**Work to be completed:**
Could you filter the records below and keep only the lines with the word "shoulder"?
START Materials provided
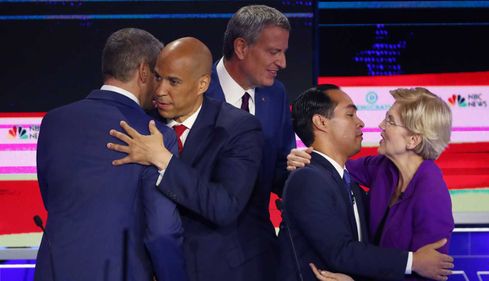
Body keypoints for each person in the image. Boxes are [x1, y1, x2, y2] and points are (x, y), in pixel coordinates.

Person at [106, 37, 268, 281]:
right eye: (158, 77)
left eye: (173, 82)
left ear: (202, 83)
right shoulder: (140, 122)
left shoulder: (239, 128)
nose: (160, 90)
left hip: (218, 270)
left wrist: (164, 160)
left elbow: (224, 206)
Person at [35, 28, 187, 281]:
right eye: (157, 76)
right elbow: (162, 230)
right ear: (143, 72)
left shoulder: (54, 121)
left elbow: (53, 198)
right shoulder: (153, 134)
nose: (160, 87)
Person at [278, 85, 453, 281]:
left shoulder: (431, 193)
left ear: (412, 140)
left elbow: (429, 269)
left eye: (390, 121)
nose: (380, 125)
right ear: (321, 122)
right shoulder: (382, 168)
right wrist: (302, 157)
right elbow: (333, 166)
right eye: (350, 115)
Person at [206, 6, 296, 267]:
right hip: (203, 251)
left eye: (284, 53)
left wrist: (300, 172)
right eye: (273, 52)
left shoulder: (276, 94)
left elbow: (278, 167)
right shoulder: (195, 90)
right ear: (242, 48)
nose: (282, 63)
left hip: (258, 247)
END Materials provided
START Materials provided
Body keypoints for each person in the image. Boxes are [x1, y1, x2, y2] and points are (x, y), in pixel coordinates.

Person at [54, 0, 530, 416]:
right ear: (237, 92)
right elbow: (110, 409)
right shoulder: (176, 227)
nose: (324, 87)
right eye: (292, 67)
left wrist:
END Materials provided
**Reply to the exercise:**
right shoulder: (140, 122)
left shoulder: (239, 128)
left shoulder: (54, 121)
right shoulder: (153, 134)
left shoulder: (431, 193)
right shoulder: (382, 168)
left shoulder: (276, 94)
right shoulder: (195, 90)
right shoulder: (176, 227)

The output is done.